_Selected text_
= = = =

From Casetext: Smarter Legal Research

Aulet v. U.S.

United States District Court, S.D. New York
Aug 13, 2001
99 CR 478 (JSM), 01 Civ. 2046 (JSM) (S.D.N.Y. Aug. 13, 2001)

Opinion

99 CR 478 (JSM), 01 Civ. 2046 (JSM)

August 13, 2001

Fredie Aulet, #46329-054, Fort Dix, NJ, for Petitioner.

John Hillebrecht, Assistant United States Attorney, New York, NY, for Government.


Memorandum Opinion and Order


Freddie Aulet ("Petitioner") petitions under 28 U.S.C. § 2255 seeking to set aside his sentence of 123 months. Petitioner's principal claim is that his sentence is invalid under Apprendi v. New Jersey, 530 U.S. 466, 120 S.Ct. 2348 (2000). However, Petitioner's sentence of 123 months was within the statutory maximum of twenty years prescribed by 21 U.S.C. § 841(b)(1)(C). The Second Circuit has ruled that "Apprendi is inapplicable to Guidelines calculations that do not result in a sentence on a single count above the statutory maximum for that count." United States v. McLeod, 251 F.3d 78, 82 (2d Cir. 2001) (citingUnited States v. Garcia, 240 F.3d 180, 183-84 (2d Cir. 2001)). Moreover, Petitioner stipulated in his plea agreement to the drug quantity, thereby waiving any Apprendi claim. See United States v. Champion, 234 F.3d 106, 110 (2d Cir. 2000).

= = = =

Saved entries
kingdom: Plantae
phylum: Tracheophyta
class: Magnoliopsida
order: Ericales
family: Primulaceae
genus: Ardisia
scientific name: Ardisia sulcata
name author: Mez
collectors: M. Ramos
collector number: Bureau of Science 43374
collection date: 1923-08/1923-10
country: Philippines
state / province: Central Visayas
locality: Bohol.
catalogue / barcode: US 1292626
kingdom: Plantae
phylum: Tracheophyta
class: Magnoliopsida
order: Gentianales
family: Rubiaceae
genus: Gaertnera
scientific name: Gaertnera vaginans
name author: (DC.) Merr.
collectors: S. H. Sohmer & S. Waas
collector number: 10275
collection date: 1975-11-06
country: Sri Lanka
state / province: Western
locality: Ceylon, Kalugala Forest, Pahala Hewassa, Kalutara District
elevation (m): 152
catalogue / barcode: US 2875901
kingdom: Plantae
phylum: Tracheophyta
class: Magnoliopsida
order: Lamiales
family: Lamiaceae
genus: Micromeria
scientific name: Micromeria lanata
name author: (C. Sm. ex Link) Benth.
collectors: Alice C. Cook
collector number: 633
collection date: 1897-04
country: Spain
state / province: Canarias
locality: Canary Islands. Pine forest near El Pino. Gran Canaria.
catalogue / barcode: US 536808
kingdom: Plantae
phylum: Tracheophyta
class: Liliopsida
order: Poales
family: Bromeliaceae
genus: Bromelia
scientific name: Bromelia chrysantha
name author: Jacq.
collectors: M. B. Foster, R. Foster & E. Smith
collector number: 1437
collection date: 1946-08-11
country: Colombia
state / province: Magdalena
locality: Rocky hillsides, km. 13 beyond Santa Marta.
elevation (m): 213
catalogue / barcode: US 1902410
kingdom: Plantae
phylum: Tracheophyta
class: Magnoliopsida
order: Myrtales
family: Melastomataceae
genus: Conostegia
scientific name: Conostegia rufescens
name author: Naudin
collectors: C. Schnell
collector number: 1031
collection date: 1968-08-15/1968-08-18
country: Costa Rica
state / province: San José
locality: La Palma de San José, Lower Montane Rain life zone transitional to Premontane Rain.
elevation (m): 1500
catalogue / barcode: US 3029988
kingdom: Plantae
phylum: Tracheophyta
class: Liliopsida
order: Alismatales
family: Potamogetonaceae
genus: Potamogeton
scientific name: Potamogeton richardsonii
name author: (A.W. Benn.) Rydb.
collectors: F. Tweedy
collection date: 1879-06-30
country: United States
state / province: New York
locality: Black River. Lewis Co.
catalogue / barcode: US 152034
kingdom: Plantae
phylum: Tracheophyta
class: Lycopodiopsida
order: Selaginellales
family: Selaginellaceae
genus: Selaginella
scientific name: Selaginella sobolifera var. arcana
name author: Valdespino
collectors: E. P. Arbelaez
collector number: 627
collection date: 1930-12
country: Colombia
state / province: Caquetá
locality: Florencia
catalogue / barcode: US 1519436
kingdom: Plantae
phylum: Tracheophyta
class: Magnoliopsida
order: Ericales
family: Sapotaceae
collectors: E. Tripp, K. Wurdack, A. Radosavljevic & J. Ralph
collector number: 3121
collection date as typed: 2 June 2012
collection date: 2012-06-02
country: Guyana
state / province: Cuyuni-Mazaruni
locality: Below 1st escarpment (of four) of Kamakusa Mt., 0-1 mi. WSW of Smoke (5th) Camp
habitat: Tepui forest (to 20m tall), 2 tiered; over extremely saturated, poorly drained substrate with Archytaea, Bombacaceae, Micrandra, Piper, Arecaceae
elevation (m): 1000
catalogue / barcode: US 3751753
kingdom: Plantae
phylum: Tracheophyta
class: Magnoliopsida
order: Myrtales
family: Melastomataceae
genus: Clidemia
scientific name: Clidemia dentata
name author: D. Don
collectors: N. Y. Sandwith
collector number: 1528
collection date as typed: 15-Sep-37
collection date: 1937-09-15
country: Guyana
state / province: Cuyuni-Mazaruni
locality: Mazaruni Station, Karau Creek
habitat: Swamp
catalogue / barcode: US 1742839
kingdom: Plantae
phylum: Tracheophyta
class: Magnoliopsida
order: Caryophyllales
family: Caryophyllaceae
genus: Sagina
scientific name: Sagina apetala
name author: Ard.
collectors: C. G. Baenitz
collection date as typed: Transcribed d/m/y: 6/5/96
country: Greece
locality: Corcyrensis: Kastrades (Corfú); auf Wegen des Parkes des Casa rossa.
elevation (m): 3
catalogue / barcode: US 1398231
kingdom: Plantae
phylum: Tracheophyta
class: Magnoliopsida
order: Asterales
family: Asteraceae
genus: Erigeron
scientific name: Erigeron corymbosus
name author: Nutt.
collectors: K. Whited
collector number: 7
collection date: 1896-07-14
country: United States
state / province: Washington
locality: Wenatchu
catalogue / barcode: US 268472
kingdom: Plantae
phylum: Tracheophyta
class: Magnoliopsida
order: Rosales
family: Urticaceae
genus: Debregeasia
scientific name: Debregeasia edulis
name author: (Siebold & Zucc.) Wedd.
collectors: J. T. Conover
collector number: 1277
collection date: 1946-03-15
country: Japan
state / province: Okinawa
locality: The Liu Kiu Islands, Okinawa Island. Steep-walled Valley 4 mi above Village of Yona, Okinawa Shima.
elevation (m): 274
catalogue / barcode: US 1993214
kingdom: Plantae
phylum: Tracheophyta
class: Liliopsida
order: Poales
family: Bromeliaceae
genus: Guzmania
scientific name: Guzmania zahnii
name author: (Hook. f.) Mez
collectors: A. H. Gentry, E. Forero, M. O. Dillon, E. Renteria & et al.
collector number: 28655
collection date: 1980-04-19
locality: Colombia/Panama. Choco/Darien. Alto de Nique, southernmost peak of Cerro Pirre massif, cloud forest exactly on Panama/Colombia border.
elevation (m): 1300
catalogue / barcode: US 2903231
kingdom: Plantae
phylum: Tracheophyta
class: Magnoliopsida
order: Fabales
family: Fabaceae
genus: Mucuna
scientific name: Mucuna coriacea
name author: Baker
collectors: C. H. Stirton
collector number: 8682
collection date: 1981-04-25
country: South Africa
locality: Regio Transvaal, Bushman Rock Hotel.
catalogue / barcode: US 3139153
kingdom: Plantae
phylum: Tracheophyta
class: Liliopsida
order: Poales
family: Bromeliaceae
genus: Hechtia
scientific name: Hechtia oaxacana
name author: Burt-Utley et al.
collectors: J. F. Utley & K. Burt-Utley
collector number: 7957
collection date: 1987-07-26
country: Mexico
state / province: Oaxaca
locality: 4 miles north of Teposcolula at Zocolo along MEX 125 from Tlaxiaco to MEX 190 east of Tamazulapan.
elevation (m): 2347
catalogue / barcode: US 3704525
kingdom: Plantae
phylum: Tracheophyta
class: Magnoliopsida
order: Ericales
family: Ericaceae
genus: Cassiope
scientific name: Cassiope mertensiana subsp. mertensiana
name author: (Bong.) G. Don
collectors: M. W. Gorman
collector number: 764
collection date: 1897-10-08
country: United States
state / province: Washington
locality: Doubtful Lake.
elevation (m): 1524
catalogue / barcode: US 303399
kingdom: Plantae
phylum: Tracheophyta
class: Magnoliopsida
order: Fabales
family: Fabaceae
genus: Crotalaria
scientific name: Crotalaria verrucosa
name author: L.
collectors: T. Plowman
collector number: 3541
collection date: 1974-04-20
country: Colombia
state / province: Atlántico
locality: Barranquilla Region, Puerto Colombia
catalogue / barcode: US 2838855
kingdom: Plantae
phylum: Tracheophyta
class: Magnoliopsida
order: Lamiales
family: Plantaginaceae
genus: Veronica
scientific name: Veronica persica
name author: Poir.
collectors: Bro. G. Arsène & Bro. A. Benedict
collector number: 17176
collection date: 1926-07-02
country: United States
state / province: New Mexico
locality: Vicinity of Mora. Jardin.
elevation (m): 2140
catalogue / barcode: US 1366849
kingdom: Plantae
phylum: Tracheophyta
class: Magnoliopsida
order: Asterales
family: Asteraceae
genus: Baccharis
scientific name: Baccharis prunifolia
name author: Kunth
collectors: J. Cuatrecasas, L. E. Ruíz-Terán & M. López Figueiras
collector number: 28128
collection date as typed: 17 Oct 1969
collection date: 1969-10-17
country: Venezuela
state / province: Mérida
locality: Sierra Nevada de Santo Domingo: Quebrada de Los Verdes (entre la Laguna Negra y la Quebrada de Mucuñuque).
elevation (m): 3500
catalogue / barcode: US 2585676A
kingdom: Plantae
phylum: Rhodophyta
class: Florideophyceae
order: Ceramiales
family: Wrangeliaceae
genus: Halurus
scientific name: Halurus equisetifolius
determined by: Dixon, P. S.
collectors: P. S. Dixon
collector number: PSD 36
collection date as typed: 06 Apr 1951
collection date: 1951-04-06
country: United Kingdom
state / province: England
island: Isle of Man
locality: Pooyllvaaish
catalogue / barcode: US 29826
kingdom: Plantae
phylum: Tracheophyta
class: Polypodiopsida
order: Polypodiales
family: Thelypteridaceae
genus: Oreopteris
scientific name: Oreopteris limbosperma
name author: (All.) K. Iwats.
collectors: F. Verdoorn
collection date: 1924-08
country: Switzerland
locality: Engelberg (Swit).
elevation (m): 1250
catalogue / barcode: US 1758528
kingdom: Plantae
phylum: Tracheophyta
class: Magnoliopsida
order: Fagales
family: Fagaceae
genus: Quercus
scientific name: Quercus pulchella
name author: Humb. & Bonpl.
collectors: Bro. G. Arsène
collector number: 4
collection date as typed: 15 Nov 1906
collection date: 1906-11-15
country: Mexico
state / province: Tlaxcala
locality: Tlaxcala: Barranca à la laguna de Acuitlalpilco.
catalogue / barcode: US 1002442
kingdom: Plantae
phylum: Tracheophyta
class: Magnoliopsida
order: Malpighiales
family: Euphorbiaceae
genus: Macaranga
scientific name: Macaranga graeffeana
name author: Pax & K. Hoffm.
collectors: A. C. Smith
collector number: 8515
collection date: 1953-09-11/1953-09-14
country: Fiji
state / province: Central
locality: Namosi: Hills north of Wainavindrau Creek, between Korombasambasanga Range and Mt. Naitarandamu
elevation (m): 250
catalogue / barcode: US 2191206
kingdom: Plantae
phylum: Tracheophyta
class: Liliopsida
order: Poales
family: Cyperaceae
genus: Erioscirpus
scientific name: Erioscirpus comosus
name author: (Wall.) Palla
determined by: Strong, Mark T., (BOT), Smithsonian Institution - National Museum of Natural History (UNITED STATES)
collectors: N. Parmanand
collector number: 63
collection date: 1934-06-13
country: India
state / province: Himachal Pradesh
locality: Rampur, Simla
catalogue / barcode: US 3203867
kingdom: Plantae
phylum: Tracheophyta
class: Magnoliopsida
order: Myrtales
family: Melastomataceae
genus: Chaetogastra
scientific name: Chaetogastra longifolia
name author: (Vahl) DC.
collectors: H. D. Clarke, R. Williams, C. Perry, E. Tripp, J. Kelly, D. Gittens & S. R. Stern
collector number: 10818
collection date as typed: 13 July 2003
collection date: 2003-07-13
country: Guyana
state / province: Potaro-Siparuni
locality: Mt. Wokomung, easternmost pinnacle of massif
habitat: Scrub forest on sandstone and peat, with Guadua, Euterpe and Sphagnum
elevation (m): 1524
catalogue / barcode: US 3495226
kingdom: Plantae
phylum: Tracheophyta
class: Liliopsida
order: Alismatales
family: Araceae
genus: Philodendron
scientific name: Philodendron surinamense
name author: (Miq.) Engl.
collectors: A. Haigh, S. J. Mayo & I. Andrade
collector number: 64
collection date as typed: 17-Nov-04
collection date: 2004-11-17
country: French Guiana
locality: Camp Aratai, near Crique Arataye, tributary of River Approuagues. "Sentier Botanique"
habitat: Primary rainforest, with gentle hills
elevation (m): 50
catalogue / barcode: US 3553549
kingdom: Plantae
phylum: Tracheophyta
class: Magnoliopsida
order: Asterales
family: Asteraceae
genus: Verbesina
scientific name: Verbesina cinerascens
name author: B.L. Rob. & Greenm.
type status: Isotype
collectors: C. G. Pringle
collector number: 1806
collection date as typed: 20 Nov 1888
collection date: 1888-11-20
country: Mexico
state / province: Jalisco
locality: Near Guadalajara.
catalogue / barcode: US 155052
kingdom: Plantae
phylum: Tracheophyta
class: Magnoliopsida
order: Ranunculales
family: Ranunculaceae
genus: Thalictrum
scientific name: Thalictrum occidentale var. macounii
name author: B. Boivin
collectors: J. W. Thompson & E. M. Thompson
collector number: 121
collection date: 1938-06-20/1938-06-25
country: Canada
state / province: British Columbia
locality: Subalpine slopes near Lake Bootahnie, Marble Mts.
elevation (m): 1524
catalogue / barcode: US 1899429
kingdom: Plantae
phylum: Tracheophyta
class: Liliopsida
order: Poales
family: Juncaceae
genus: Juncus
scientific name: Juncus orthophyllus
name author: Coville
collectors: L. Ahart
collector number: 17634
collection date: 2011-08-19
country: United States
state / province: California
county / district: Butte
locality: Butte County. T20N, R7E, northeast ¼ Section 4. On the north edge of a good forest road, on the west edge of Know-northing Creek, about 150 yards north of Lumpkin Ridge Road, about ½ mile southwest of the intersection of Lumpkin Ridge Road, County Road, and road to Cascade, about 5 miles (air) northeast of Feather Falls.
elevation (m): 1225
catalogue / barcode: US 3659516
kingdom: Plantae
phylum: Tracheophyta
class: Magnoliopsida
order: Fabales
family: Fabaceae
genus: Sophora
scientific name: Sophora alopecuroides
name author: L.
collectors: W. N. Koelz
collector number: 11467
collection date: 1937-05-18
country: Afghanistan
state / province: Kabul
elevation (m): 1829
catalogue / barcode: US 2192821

= = = =

_Parts of the exercise_
#1 In the records, please write out everything from the line containing "scientific name: Juncus orthophyllus" down to the line containing "county / district: Butte", replacing "collection date" with "date collected" and leaving all else unchanged.
#2 Extend the Aulet v. U.S. opinion, continuing from where it stops.
The Aulet v. U.S. opinion and the records come from separate, unrelated sources.

_Results by task_
#1
scientific name: Juncus orthophyllus
name author: Coville
collectors: L. Ahart
collector number: 17634
date collected: 2011-08-19
country: United States
state / province: California
county / district: Butte

#2
Petitioner also challenges his Guidelines calculation, claiming that he should not have been assessed an additional two points because he was not a manager of the narcotics operation. However, in his plea agreement, Petitioner stipulated to this enhancement and during his plea allocution, he acknowledged reading the plea agreement and discussing it with his counsel. In addition, prior to sentencing, Petitioner acknowledged reading the pre-sentence report which reflected this enhancement. Under these circumstances, Petitioner's bald assertion that he was not a manager is unworthy of belief. In any event, Petitioner is barred from asserting this claim in a § 2255 proceeding because he failed to directly appeal his sentence on this ground. See United States v. Frady, 456 U.S. 152, 165-67, 102 S.Ct. 1584, 1593-94 (1982).

Petitioner's final contention is that his counsel was ineffective. In order to prevail on a claim of ineffective assistance of counsel, a defendant must establish that (1) counsel's performance was deficient, and (2) the deficient performance prejudiced the defense. See Strickland v. Washington, 466 U.S. 668, 687, 104 S.Ct. 2052, 2064 (1984). To establish prejudice, "[t]he defendant must show that there is a reasonable probability that, but for counsel's unprofessional errors, the result of the proceeding would have been different." Id. at 694, 104 S.Ct. at 2068.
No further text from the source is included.